Only use available tools, remove content

I use the tools / function calling api as part of a process to decide which data to inject. There are 4 different tool / function options. Sometimes the AI will not use a tool, which is ok, but it generates content which can take up to 4x longer to complete than if its just a tool call.

How can I tell it to not bother with content (I want to move on rather than hang for the time for the content to complete)? If I can’t stop this, is there a way to do it with streaming so I can detect there is no tool call before the content generates?

1 Like

Interesting!

Did you try asking for this explicitly in the prompt (system message)?

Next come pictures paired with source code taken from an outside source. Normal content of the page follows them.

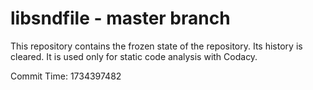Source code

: # libsndfile - master branch

This repository contains the frozen state of the repository.
Its history is cleared. It is used only for static code
analysis with Codacy.

Commit Time: 1734397482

If that doesn’t work for some reason, maybe you can try moving the whole tool call to a less structured system message (describing the structure of your function calls there and ask to only receive a JSON back). This is potentially a bit of a hassle but I’d expect your requirement should work.

The AI will almost never write content text before emitting its tool call. Therefore, you can monitor the first chunks of data in a stream json, and if tool_call is empty for several and needed for the input to be satisfied, you can force the connection closed (client.close() in Python) and try a different technique.

If the use of tool is optional and depends on the user input, making the choice to close automatically at a particular part of pipelining a multi-turn task would be harder.

thanks for responses @ramn7 and @_j … my experience back in case someone else has similar goals:

  • putting in system message doesn’t help much, but actually appending an instruction to the end of the user message can help limit the content. The one that I used that is greatly speeds up things: “Just write ‘1’ please, i just wanted to ask the question.”

  • streaming is also promising - because like _j said the tool call comes first - actually the whole tool name is there in the very first chunk. so i thought this would be the fastest solution but when i measured it against the above it was about the same speed, which is surprising to me. since this method is a bit more complex, i went with the first method.

1 Like